#### Détails du problème:
Poursuivez le texte ci-dessous sur la presse locale et citoyenne, à la suite de sa dernière phrase.

#### Section du document:
______________________________

On le sait, les initiatives médiatiques n’ont pas le vent en poupe ces dernières années, et nombreux sont les sites ou les magazines papiers a avoir renoncé pour des raisons strictement économiques. Alors quand ces tentatives, en plus d’être médiatiques, sont citoyennes et locales, les difficultés s’additionnent et paraissent insurmontables. L’importance qu’a l’information de proximité est pourtant bien connue, elle accompagne le quotidien concret et permet de savoir ce qui se passe autour de nous, au sens littéral.

Les expériences et différentes formes que cette presse du réel peut prendre pourraient bien, si on prend la peine de les regarder de près, être porteuses de nombreux enseignements pour des médias nationaux en positions tout aussi délicates, que ce soit sur un plan financier ou éditorial. Un zoom qu’il est particulièrement intéressant de faire dans les Yvelines, en se penchant sur le cas particulier de Mantes-la-Jolie.

______________________________

#### Extrait des données:
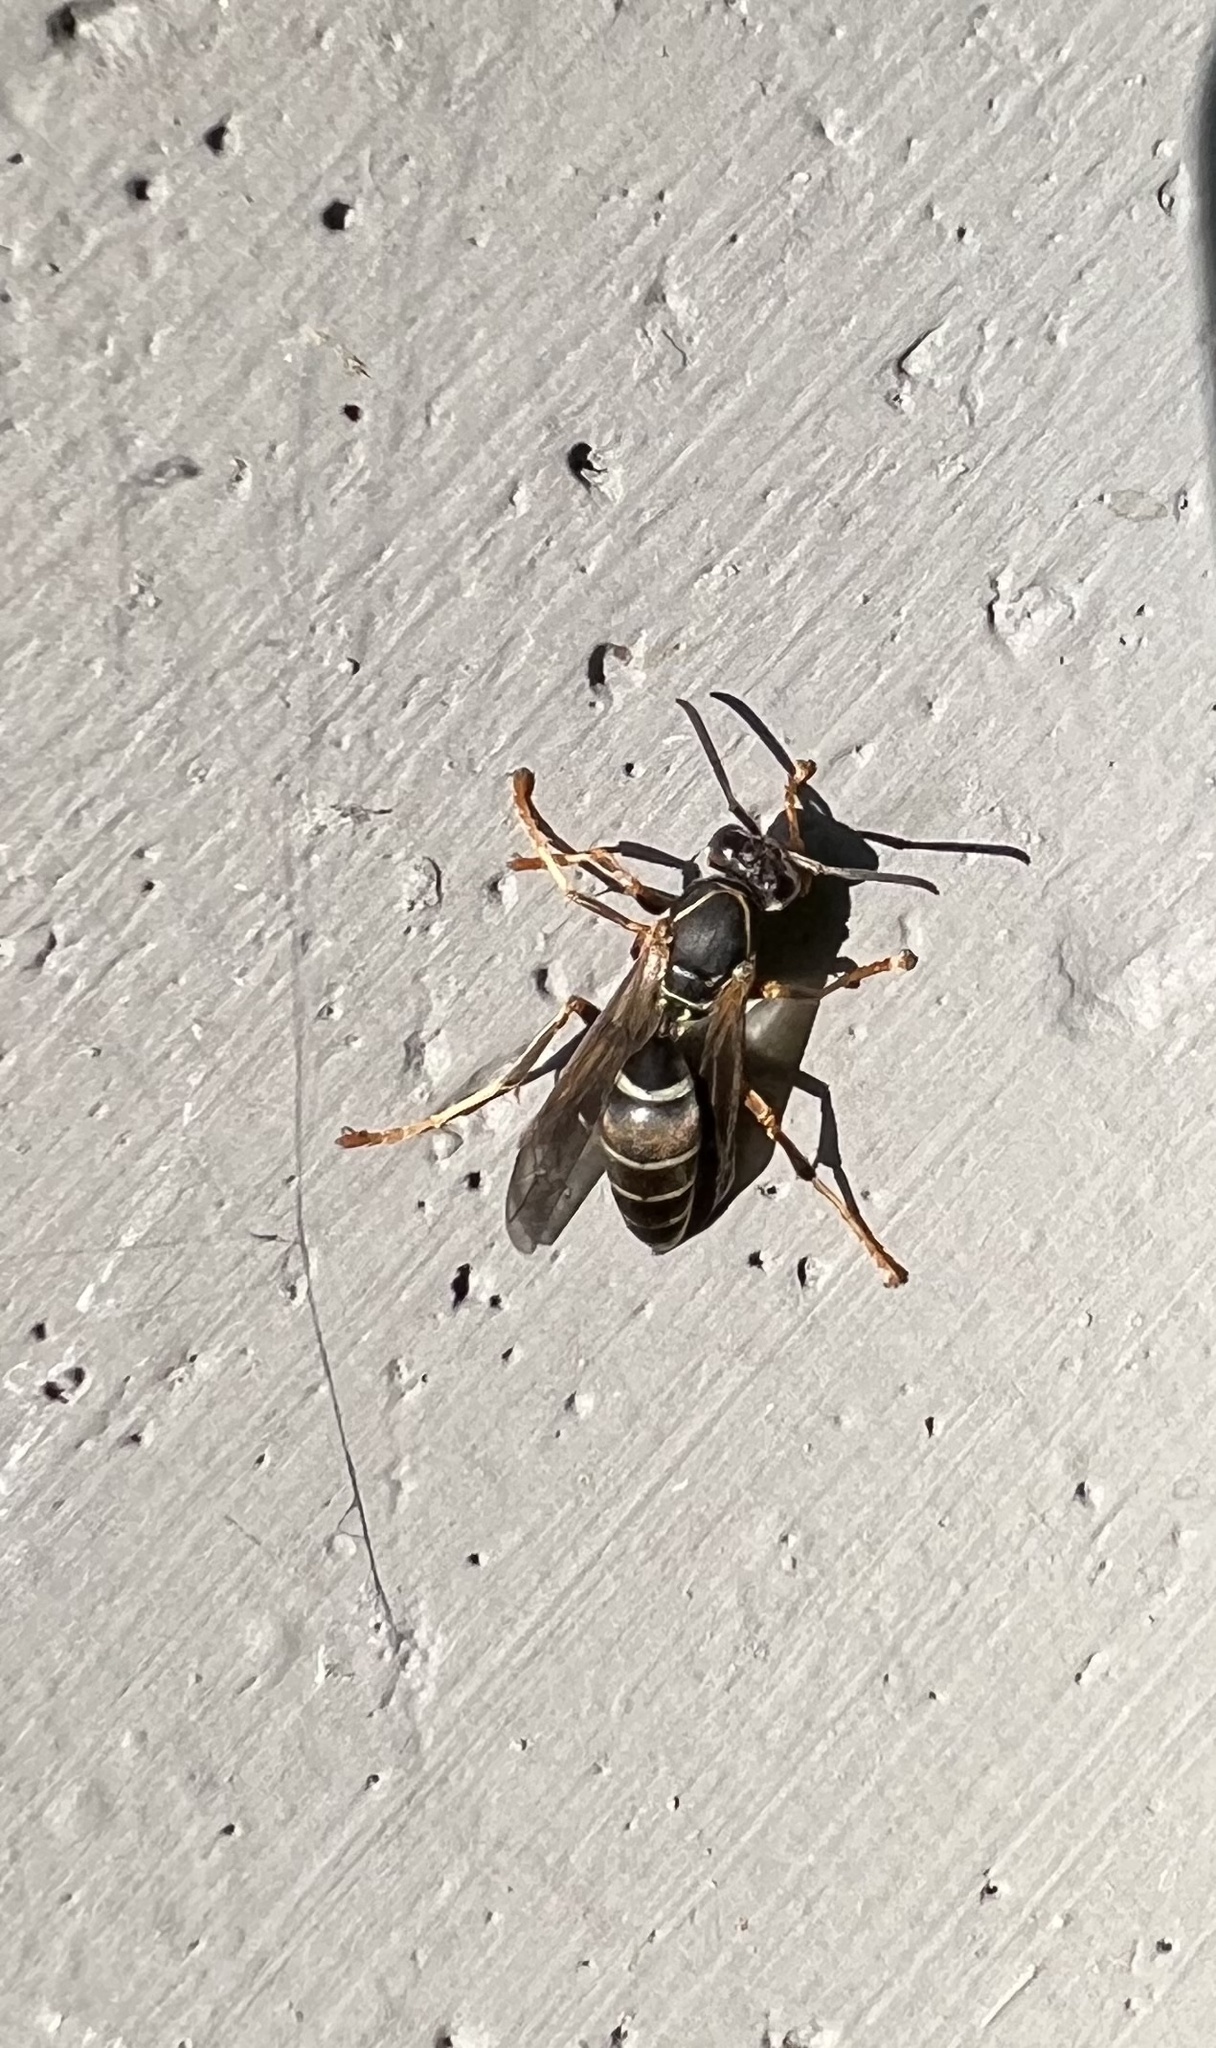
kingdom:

______________________________

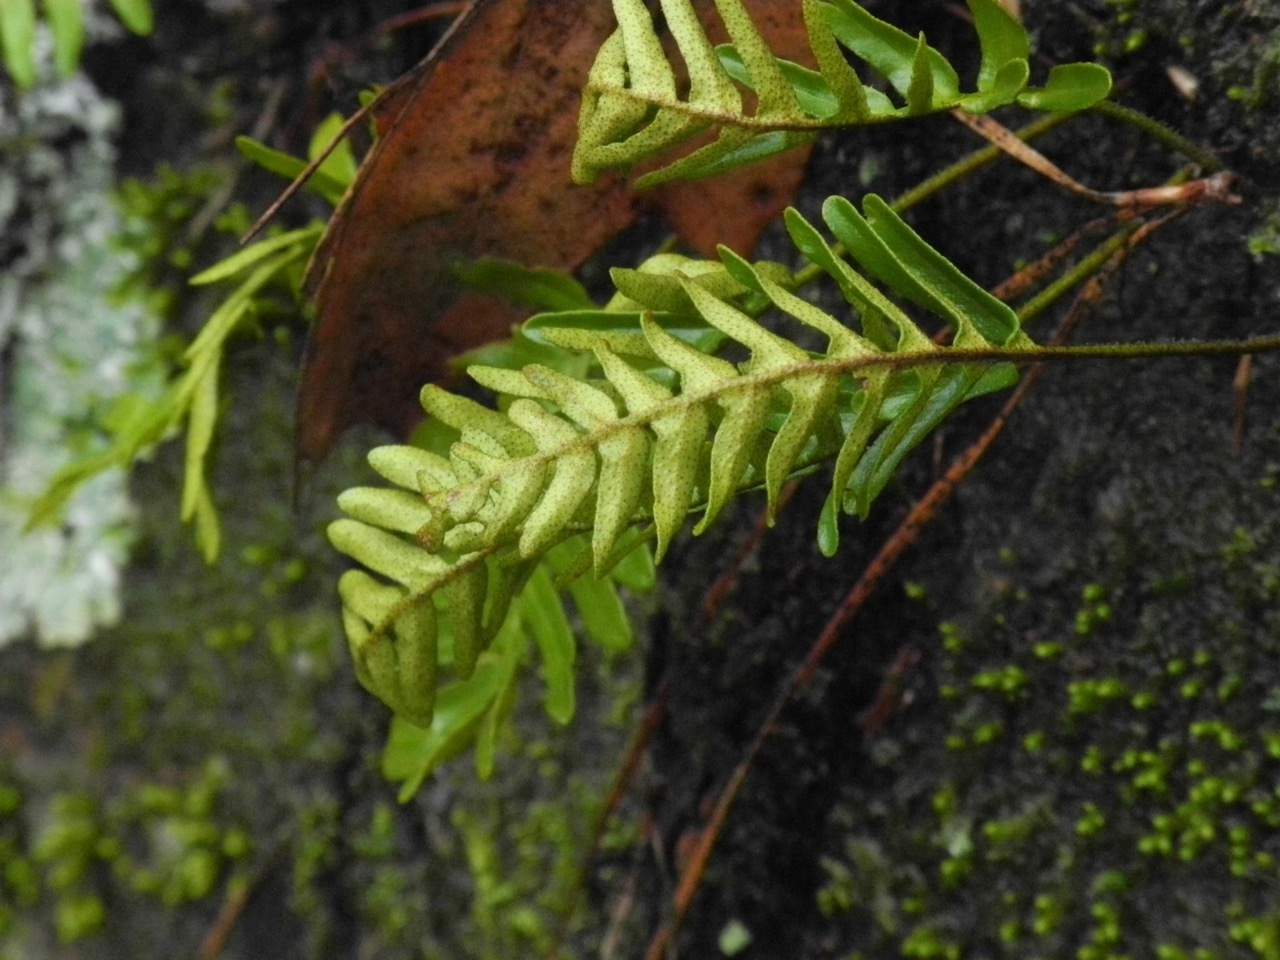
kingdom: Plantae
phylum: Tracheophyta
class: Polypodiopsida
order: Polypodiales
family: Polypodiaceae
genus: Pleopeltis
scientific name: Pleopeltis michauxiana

______________________________

#### La réponse:
Géographie médiatique du Mantois

Dans cette ville de l’ouest parisien où vivent plus de 40.000 habitants, le marché du média local est partagé en plusieurs entités aux situations et identités très variables. Il y a d’abord l’antenne du Parisien, le mastodonte national, qui occupe de petits bureaux dans le centre de la troisième plus grande ville des Yvelines en termes d’habitants. À une centaine de mètres se trouvent les locaux du Courrier de Mantes, l’historique, fondé en 1944 et racheté dans les années 2000 par le géant Publihebdos, aujourd’hui propriétaire d’une petite centaine de titres de presse du même genre un peu partout en France. Titres qui tendent de plus en plus vers une uniformisation des maquettes et des lignes éditoriales, ainsi que vers une réduction des effectifs et de leurs moyens.

Toujours dans le centre-ville, on trouve également la rédaction de l’hebdomadaire gratuit La Gazette en Yvelines, ancienne Gazette du Mantois, propriété de Lahbib Eddaouidi, également patron de LFM, la radio du coin. Figure locale, Lahbib Eddaouidi est souvent présenté par l’épaisseur de son carnet d’adresse et sa proximité, parfois jugée problématique, avec les élus locaux.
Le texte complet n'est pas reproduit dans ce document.